Дважды уже автобус покидал фольварк и возвращался за полночь, всякий раз оставляя в городе двух или трех офицеров, и в это утро я не удивился, насчитав девять человек всего. Заметил я и того, кто — по нашим догадкам — прилетел из Берлина с документом. Сидел он сразу за шофером, где портфель — увидеть я не мог, мешала широкая спина одного из немцев, это не понравилось мне. Тревожило и поведение постовых. Франц и Адельберт прибыли на КПП голодными и злыми, осыпая друг друга баварскими ругательствами, Адельберт, всегда державшийся несколько пришибленно, замахнулся на Франца, тот будто не заметил.
Шлагбаум поднялся и опустился, Франц остался на дороге, Адельберт из фургона позвонил, доложил, шмякнул трубку об аппарат. Десять, пятнадцать, двадцать секунд… Шестьдесят! Брошенная вчера пачка сигарет указывала: портфель повезут сегодня!

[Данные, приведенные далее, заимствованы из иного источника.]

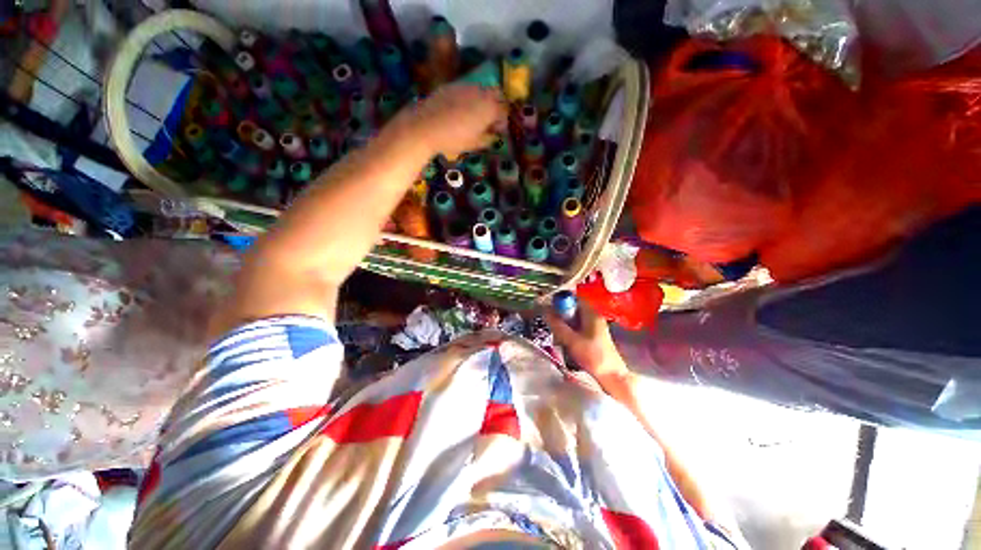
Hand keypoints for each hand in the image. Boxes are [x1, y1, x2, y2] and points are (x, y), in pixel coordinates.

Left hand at [392, 85, 506, 159]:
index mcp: (489, 108)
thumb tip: (492, 136)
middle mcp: (481, 93)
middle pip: (496, 95)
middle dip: (496, 107)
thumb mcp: (475, 144)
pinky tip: (460, 110)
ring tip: (474, 116)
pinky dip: (468, 99)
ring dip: (482, 101)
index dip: (503, 122)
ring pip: (481, 90)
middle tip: (489, 121)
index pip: (504, 111)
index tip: (497, 132)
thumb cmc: (455, 138)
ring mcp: (466, 86)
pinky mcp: (452, 85)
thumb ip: (488, 139)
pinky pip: (466, 90)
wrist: (427, 126)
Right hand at [545, 299, 630, 382]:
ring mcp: (594, 326)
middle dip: (560, 313)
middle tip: (550, 321)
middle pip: (573, 308)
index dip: (562, 299)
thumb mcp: (572, 340)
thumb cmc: (593, 356)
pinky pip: (577, 327)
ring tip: (555, 332)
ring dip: (563, 323)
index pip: (575, 298)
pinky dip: (568, 331)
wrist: (611, 376)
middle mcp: (593, 317)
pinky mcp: (592, 336)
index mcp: (591, 314)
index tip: (550, 306)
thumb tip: (544, 312)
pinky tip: (563, 340)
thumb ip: (558, 325)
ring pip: (574, 319)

В намечавшемся боесоприкосновении я решил на практике проверить суховатую теорию Чеха. «Смотри в глаза врага, как в зеркало, и ты увидишь в них себя! Не отражение твоей фигуры, а ужас, презрение, недоверие или радость, которые внушены тобою. Ты будешь контролировать себя и управлять врагом!»

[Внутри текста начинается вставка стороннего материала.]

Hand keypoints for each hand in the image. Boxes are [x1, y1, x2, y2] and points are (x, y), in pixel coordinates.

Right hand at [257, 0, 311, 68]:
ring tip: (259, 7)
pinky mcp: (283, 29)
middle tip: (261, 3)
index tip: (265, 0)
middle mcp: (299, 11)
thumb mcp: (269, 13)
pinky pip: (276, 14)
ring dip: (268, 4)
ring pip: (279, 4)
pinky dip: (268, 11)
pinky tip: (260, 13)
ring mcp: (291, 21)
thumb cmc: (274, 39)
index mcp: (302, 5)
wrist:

Поупражняться захотел я, чтоб заслужить благодарность Тренера. И проверить в работе финку, я лично сделал ее в походной мастерской батальона железнодорожных войск, исходным материалом послужил стропорез. Дважды я прыгал с запасным парашютом, тогда-то и дали мне нож-стропорез, который я, по совету Алеши, заначил.
В фургон я вошел, когда Адельберт, стоя спиной ко мне, слушал телефонную трубку. Положил ее и рукой потянулся к полочке с мисками и ложками; он так и застыл с протянутой рукой после моего удара носком сапога в задницу. Медленно-медленно повернулся. Он смотрел на меня, как на яркий свет, сомкнул веки и помотал головой, отказываясь верить глазам. Он даже воздел их к потолку, надеясь увидеть дыру, пробитую моим падением с неба, а когда понял, что я — живой и чужой человек, то всего лишь удивился, обнаружив перед собою мальчишку, завернутого в маскировочный халат. Следуя наставлениям Чеха, я представил себе, как убью сейчас немца, как умерщвлю его наиболее рациональным способом — тычком стропореза в одно чрезвычайно уязвимое место, чтоб не струилась темно-красная жидкость, увлажняя и вымазывая одежду. Страх запрыгал в его глазах, наполнил их и выплеснулся на лицо, он сделал было движение плечом, перемещая «шмайссер», но я уже накачивал себя ненавистью к врагу, я уже видел его мертвым, и Адельберт открыл рот, готовясь произнести слова молитвы, и одновременно с тычком ножа я сомкнул пальцы на его гортани. Расстегнул китель и дернул за штанины, стянув предварительно сапоги. Переоделся. Все свое, снятое, упаковал в сверток. Полез в карманы, ощупал их — и растерянно обежал глазами фургон. Произошло невероятное, страшное!